What structures or processes help students hold both their own truth and connection with others?
What would it look like for students to “return to love” after hard conversations?
Pause & Reflect 3 — 7:28–11:47 (After Daniela’s personal story of injury and spiritual resilience)
Summary:
Daniela recounts being hit by a car and losing her ability to walk for months. Without movement or dance—her grounding forms of expression—she nearly fell into despair. Yet spiritual practices and blessings she learned in school sustained her, revealing the depth of the spiritual core nourished by educators long before crisis.
Pause & Reflect:
When have you seen a student’s inner life become a source of resilience?
Which classroom experiences might quietly prepare students for future hardship?
How do you help students know they are “more than” their achievements or abilities?
Pause & Reflect 4 — 11:47–14:29 (After discussion of resistance and neuroscience)
Summary:
Daniela notes that some parents and teachers doubt transcendent practice—until they learn the neuroscience. Spiritual development strengthens mental health, resilience, and whole-child integration. She frames the spiritual core as the “foundation of the house”—the structure that holds everything together.
Pause & Reflect:
What forms of skepticism might emerge in your community, and how could you use science, not just intuition, to explain the value of transcendent practice?
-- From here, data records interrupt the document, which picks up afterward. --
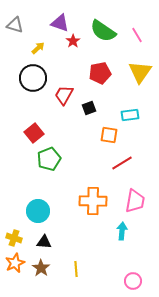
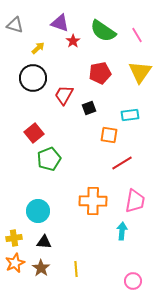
yellow cross: rotated 28 degrees counterclockwise
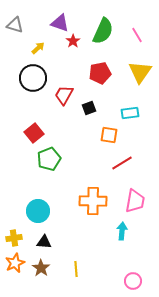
green semicircle: rotated 100 degrees counterclockwise
cyan rectangle: moved 2 px up
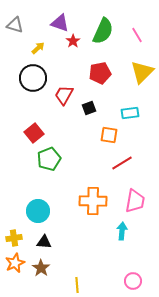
yellow triangle: moved 2 px right; rotated 10 degrees clockwise
yellow line: moved 1 px right, 16 px down
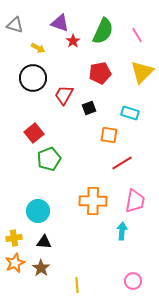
yellow arrow: rotated 72 degrees clockwise
cyan rectangle: rotated 24 degrees clockwise
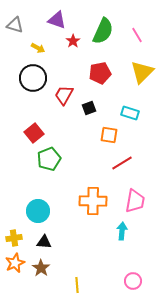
purple triangle: moved 3 px left, 3 px up
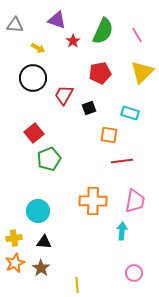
gray triangle: rotated 12 degrees counterclockwise
red line: moved 2 px up; rotated 25 degrees clockwise
pink circle: moved 1 px right, 8 px up
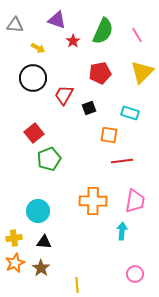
pink circle: moved 1 px right, 1 px down
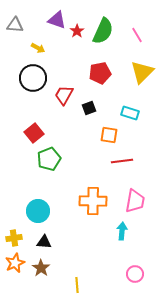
red star: moved 4 px right, 10 px up
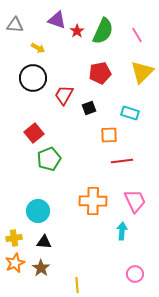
orange square: rotated 12 degrees counterclockwise
pink trapezoid: rotated 35 degrees counterclockwise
What metaphors might help families understand the spiritual core’s importance?\
Pause & Reflect 5 — 14:29–20:31 (After stories of flourishing and student agency)
Summary:
Daniela shares a story of an alum who, feeling unseen after a tragedy on campus, wrote a courageous letter calling the community to action—a capacity she credits to formative spiritual practice at Akiva. She emphasizes giving students agency, voice, and tools to respond with love during collective or personal pain.
Pause & Reflect:
Where do students currently have opportunities to take meaningful action?
How are compassion and activism linked in your school culture?
What practices help students move from despair to purposeful response?
Pause & Reflect 6 — 20:31–23:12. (After reflections on teaching, vulnerability, and the challenges educators face)
Summary:
Daniela highlights the fragility teachers carry in an era shaped by trauma, violence, and uncertainty. She stresses honoring educators’ emotional lives, giving them space to grieve and recover, and trusting them as co-creators of a spiritually grounded school community.
Pause & Reflect:
How does your school support educators’ emotional and spiritual well-being?
What rituals or spaces help teachers feel seen, supported, and valued?
How might teacher wholeness influence student wholeness?
Pause & Reflect 7 — 23:12–28:46 (After discussion of school rituals, commemorations, and the sunflower ceremony)
Summary:
Transcendent practice is woven through Akiva’s celebrations, commemorations, and recurring rituals—from holidays to remembrance to the sunflower ceremony linking kindergarteners and sixth graders. Ritual becomes a sensory, communal way of marking meaning, connecting generations, and creating belonging.
Pause & Reflect:
What existing school moments could be reimagined as rituals of connection or meaning?
What annual traditions already shape your school’s identity?
What new ritual could help students feel part of something bigger across their years in school?
Final Pause & Reflect — (Closing encouragement to educators)
Summary:
Daniela reminds educators that their work is profoundly moral and spiritually significant. Even on hard days, they are shaping lives in ways that may not be visible for decades. She affirms that transcendent practice is joyful, life-giving, and central to the sacred work of teaching.
Pause & Reflect:
What feels most sacred or meaningful to you in your role as an educator?
How might transcendent practice bring more joy or grounding into your daily teaching?
What is one small step you feel ready to take toward cultivating transcendent practice in your school?